There are 3 positions on my bicycle. There is my impersonation of the sprinter in the final 200 metres, hunched over the handle bars, aerodynamic. There is me more upright, hands on the ‘hoods’ – that’s the drop handlebars by the gear shifters – as I climb the hills. And finally, there’s me with my hands draped over the centre of the handlebars, rolling along on the flat with no place I need to be.
Those 3 options cover everything when I’m sitting in the saddle. Other bicycles have fewer options. Most bicycles have just 1 option. You hold the handlebars and steer using one posture. Take the ‘sit up and beg’ model. The handlebars are further apart and, crucially, they turn inwards towards the rider which forces him/her (usually her, for some reason), to sit upright. No begging involved, in fact. This posture, while much kinder to the back and shoulders, means that it is much, much harder to go really fast; which is kind of the point for these machines. They’re a more Mindful ride, I guess.

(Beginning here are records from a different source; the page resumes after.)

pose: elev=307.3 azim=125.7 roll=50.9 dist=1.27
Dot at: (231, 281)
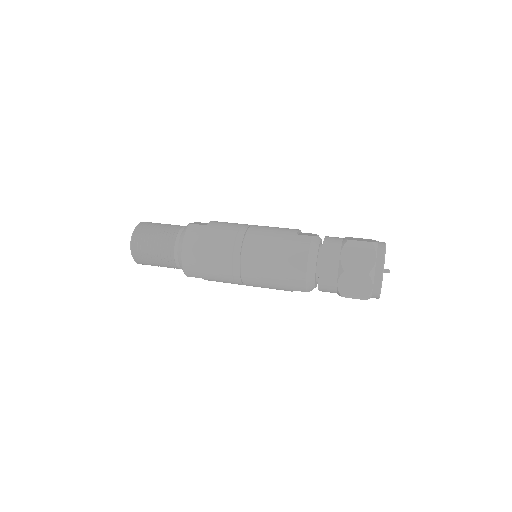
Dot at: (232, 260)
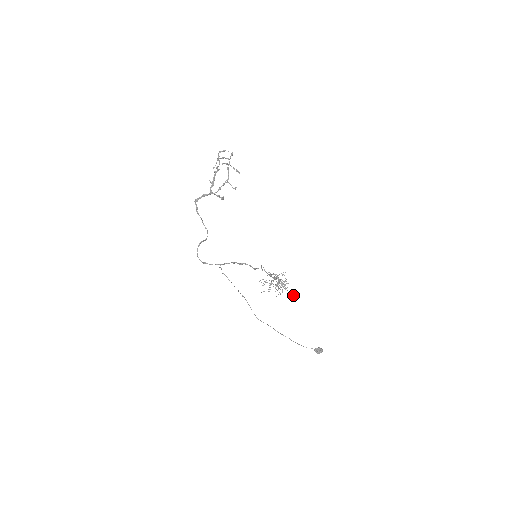
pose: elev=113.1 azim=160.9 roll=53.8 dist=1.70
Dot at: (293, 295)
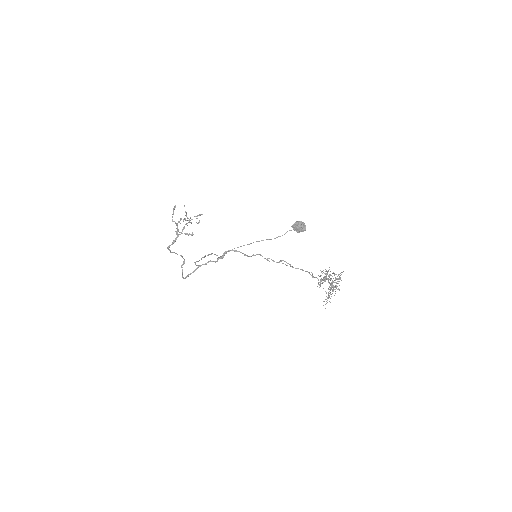
Dot at: (341, 272)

Bicycles force us to change our posture, which is so far from how change in mental health recovery happens.
It reminds me of what that hairy, flouncy shirt wearing, agrarian scribbler Leo Tolstoy wrote about the distinctiveness of distress in his 1878 novel, Anna Karenina: ‘Happy families are all alike; every unhappy family is unhappy in its own way.’
I’m thinking, really, of individuals, rather than families, here. Ever since I was first set adrift on choppy waters, under a moody sky, I have attended peer – led support groups. They have been a key part of my journey of recovery from then on. While these groups – in my case a depression support group, and since 2010, one for people with Bi Polar Affective Disorder – are aimed at supporting people with certain mental illnesses, the members of such groups share a certain amount of experience. This means that there is a basic level of acceptance amongst members – even those new to such groups, or who choose not to say much about what’s going on for them. As someone who has facilitated such groups from time to time over the years (currently a weekly depression support group under the umbrella of the U.K. charity Depression Alliance (www.depressionalliance.org.) I am a firm believer that there is a residual benefit to such groups. Simply attending such groups has a therapeutic effect.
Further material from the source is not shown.